EXCERPT TO READ
----------------

Yeah, in my example above, the information flow would look something like this:

input (PC) --> on-chip neurons --> Ensemble A (on-chip) --> off-chip neurons --> non-passthrough node (PC) --> on-chip neurons --> Ensemble B (on-chip)

zerone · March 20, 2021, 4:40pm

Hello @xchoo!

Thank you for the above information along with others. I am bit confused about the following:

TF Conv layers can be configured with neurons e.g. ReLU. And TF AveragePool layers just have a linear transform equivalent in Nengo as nengo.Convolution(). As the AveragePool layers are represented as nengo.Node(), I am coming to a “loose” conclusion that TF Conv layers with ReLU neurons are subdivided as two separate operations, 1st: a nengo.Node() object to convolve learned filters (during inference phase), and 2nd: a nengo.Ensemble() equivalent object which has spiking neurons to output on the convolved input (from the nengo.Node() of the TF Conv layer).

You mentioned that Conv operations are linear (which indeed it is in the absence of following ReLU neurons - please note that I am combining ReLU neurons with convolution operation as a TF Conv op and they need not be combined). My first question: the linear transform operation on the input is a non-identity operation, hence shouldn’t it be considered as a non-passthrough node as the linear transform operates on the input and produces a new output? My second question (relates to first): If the linear transform (i.e. nengo.Convolution()) is a non-passthrough Node op (assuming I am correct in my first question), then the output is sent to the Loihi neurons from the PC to compute spikes and there will be a communication delay, if yes… what’s the order of this delay? My third question: If at all the nengo.Convolution is a pass-through node, then AveragePooling equivalent nengo.Node() will be a pass-through node and it will be removed from the deployable nengo.Network(). Then where would the linear transform operation take place? It’s not a spiking based operation, it’s just an element wise multiplication followed by sum (in case of AveragePooling or nengo.Convolution() for that matter).

With respect to the following:

I guess one is better off with all the layers being one of nengo.Ensemble() or pass-through nengo.Node() to leverage the power efficiency of the Loihi chip to the maximum. A small doubt pertaining to my understanding with respect to the following:

the off-chip neurons after the Ensemble A (on-chip) denotes a communication channel to the PC (or host) right? and similarly the on-chip neurons after the non-passthrough node (PC) means a communication channel to Loihi board… isn’t it? And Ensemble A/B (on-chip) denotes the on-chip spiking computation? Please let me know.

xchoo · March 23, 2021, 3:38am

This is generally correct, yes. Although the convolution filters don’t necessarily have to be learned, you can specify them when you create the TF network.

Oh yes. When I mentioned the convolution operation being linear, I only meant the convolution transform, and was not including any non-linearity you apply to the signal after the convolution transform.

No, because the convolution transform is a linear transform, it can be implemented in the connections weights to and from the conv node. This means that the conv node’s functional output is still the identity function, which means that it is still considered a passthrough node. Any node is a passthrough node if the node’s output function doesn’t alter the input signal (i.e., it’s an identity function). Any transforms applied to the signal before or after the node are part of the nengo.Connection object, and do not impact the node itself.

----------------

PROVIDED DATA
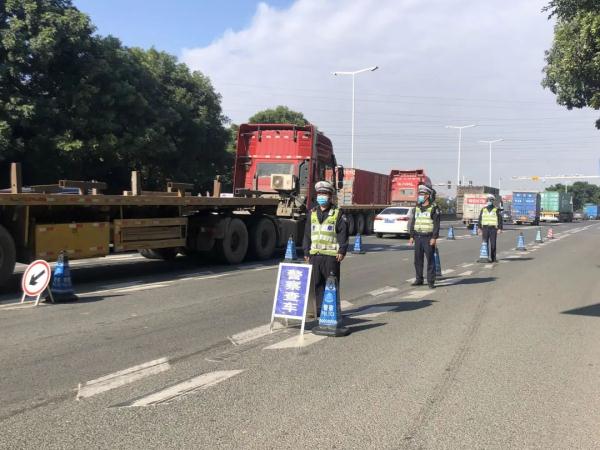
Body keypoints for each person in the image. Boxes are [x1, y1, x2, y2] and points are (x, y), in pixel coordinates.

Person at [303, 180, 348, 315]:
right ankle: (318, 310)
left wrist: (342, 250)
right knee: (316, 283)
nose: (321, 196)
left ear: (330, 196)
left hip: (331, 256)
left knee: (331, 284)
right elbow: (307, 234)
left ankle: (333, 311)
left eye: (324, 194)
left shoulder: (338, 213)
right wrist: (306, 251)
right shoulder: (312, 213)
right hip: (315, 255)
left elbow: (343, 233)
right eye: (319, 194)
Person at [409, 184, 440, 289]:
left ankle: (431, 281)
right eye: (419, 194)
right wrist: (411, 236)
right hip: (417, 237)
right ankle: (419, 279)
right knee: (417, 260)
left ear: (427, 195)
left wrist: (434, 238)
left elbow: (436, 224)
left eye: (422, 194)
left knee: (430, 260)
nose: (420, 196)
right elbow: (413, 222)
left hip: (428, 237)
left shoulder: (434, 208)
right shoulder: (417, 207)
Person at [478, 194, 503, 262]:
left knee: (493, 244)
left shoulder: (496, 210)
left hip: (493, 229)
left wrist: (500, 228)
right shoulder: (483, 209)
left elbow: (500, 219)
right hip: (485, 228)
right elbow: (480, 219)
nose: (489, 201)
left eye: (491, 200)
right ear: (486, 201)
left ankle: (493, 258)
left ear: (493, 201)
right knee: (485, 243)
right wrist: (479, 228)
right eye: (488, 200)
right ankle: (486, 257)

----------------

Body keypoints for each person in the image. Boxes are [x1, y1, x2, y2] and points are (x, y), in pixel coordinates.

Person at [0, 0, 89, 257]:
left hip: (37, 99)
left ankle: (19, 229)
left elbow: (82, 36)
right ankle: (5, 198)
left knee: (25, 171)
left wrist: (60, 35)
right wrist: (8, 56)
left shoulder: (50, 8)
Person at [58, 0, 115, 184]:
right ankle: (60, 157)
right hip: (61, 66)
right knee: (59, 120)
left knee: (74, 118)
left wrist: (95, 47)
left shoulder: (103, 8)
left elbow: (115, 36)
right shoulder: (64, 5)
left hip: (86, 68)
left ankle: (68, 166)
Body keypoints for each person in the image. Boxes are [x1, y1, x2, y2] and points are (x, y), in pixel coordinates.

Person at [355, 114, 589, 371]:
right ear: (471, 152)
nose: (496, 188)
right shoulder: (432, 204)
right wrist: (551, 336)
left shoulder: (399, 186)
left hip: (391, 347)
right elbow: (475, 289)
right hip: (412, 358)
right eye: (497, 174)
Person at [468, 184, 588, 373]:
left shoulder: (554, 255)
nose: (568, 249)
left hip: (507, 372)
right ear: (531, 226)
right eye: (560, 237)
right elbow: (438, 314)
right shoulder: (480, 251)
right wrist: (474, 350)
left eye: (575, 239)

----------------

TASKS
1. In the forum thread about Nengo nodes on Loihi, what makes any node a passthrough node?
2. Pick up the forum thread about Nengo nodes on Loihi right after its final sentence and keep writing it.

RESULTS BY TASK
1. Its output function leaves the input signal unchanged, meaning it is an identity function.

2.
In Nengo, you have to be kind of careful with this though, because you can implement two functionally identical networks using different components. As an example, the following Nengo network doubles an input signal:

with nengo.Network() as model:
    in_node = nengo.Node(input_func)
    x2_node = nengo.Node(output=lambda t, x: x * 2, size_in=1)
    nengo.Connection(in_node, x2_node)

Alternatively, this Nengo network also doubles an input signal:

with nengo.Network() as model:
    in_node = nengo.Node(input_func)
    x2_node = nengo.Node(size_in=1)
    nengo.Connection(in_node, x2_node, transform=2)

In the first network, you will notice that we specified a custom function as the node’s output function. In this case, this makes the node non-passthrough. In the second network, we didn’t implement a custom output function, but rather implemented the linear transform with the nengo.Connection's transform parameter. In this case, since the x2_node has no custom output function, it is considered a passthrough node.

That’s correct, these linear transformations are non-spiking, and they would be implemented in the connection weights between the respective neural ensembles.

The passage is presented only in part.